──────── Records to process ────────
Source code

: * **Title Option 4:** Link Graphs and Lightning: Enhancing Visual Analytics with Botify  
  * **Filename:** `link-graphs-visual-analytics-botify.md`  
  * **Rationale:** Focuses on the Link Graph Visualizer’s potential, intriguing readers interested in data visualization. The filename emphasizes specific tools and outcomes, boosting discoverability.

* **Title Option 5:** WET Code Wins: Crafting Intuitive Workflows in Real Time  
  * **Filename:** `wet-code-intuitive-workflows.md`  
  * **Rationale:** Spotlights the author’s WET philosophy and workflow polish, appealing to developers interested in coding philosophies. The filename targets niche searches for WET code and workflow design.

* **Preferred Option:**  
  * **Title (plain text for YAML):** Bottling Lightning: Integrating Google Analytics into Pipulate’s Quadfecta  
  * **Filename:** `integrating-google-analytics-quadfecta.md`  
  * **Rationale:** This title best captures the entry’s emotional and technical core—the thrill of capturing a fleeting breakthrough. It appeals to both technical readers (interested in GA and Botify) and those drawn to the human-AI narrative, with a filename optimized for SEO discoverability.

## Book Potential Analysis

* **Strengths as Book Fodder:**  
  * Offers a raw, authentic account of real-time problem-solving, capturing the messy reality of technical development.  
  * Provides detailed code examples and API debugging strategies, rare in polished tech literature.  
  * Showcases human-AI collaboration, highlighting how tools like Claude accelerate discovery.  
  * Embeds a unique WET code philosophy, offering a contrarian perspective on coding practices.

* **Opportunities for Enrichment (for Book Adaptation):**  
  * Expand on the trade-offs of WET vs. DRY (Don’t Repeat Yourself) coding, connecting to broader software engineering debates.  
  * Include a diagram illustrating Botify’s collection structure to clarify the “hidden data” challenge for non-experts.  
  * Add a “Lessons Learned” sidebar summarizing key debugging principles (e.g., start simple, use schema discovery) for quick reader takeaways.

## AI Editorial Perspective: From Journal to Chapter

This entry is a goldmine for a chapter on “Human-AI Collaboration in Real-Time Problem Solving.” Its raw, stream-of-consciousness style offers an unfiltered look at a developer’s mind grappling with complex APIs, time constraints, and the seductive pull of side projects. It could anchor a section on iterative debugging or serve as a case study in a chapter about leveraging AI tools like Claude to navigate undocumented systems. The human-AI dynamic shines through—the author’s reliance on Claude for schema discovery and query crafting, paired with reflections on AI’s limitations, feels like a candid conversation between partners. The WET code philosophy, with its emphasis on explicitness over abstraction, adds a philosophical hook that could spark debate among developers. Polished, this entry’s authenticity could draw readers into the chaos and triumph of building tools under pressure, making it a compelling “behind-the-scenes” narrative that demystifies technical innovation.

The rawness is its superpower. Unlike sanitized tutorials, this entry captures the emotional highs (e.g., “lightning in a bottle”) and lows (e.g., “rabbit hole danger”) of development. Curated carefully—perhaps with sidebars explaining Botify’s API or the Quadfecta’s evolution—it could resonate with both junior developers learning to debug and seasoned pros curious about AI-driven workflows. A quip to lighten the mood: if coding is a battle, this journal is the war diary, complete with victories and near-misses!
────────
──────── Records to process ────────
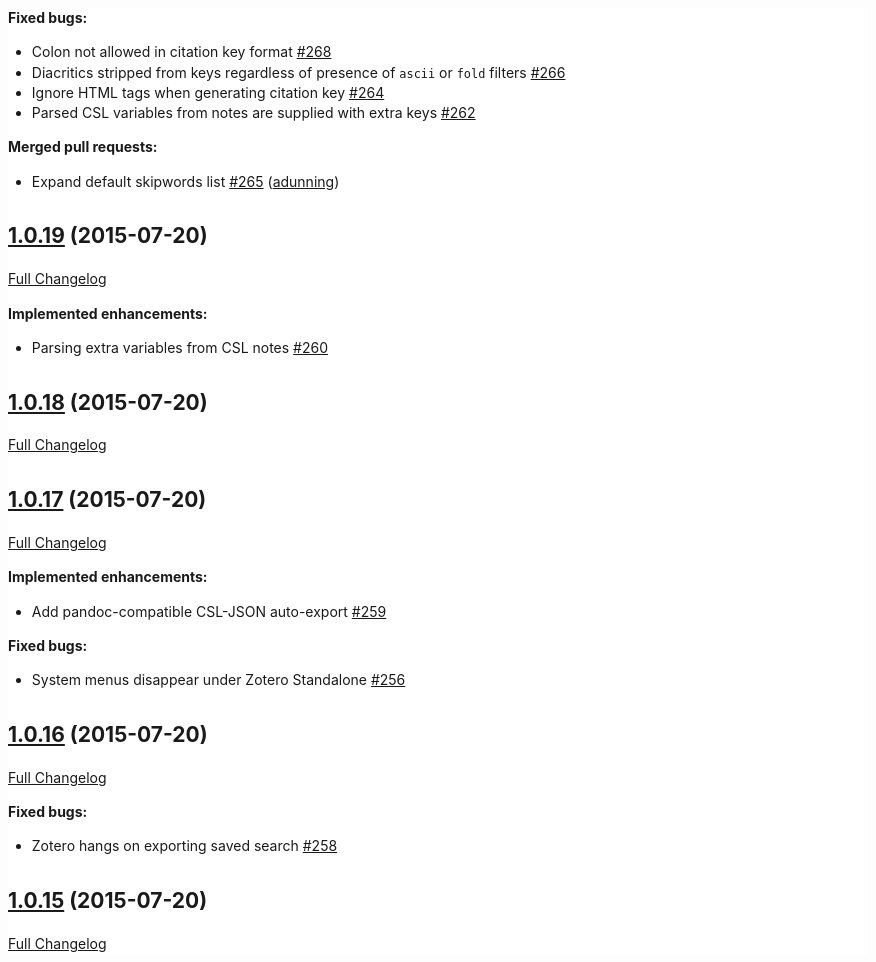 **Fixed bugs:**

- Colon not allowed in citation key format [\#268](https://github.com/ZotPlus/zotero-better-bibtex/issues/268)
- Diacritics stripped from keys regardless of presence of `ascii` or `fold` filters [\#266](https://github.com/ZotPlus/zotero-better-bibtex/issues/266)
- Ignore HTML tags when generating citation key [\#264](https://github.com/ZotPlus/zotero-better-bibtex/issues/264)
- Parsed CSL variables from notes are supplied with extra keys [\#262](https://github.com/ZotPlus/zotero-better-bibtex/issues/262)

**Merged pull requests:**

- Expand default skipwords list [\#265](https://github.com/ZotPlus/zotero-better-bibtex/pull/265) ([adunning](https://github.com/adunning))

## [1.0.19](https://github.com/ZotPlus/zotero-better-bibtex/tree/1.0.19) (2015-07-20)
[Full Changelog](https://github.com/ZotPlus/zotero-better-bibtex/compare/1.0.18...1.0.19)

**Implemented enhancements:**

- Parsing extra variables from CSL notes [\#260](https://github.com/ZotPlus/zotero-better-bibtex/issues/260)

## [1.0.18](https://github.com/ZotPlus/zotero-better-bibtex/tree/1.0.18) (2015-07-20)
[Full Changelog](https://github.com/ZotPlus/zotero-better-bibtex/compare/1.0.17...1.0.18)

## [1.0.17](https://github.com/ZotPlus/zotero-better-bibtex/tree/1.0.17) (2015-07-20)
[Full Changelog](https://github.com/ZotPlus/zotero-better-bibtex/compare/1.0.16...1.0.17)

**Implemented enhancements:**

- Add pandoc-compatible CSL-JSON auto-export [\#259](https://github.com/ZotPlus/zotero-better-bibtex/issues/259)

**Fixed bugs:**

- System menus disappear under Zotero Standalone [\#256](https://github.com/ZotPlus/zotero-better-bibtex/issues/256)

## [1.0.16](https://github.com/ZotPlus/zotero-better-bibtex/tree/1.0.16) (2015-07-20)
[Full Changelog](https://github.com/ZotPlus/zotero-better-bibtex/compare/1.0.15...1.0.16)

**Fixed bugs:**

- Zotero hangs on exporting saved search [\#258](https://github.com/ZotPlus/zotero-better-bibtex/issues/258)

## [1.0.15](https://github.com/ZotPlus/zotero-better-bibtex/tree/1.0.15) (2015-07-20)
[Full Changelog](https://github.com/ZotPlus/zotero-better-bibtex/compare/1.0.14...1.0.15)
────────
Set down, exactly as they stand above, the lines starting with the line with "Source code" and going on through the line with "outcomes, boosting discoverability.", and no others.

Output below ▸
Source code

: * **Title Option 4:** Link Graphs and Lightning: Enhancing Visual Analytics with Botify  
  * **Filename:** `link-graphs-visual-analytics-botify.md`  
  * **Rationale:** Focuses on the Link Graph Visualizer’s potential, intriguing readers interested in data visualization. The filename emphasizes specific tools and outcomes, boosting discoverability.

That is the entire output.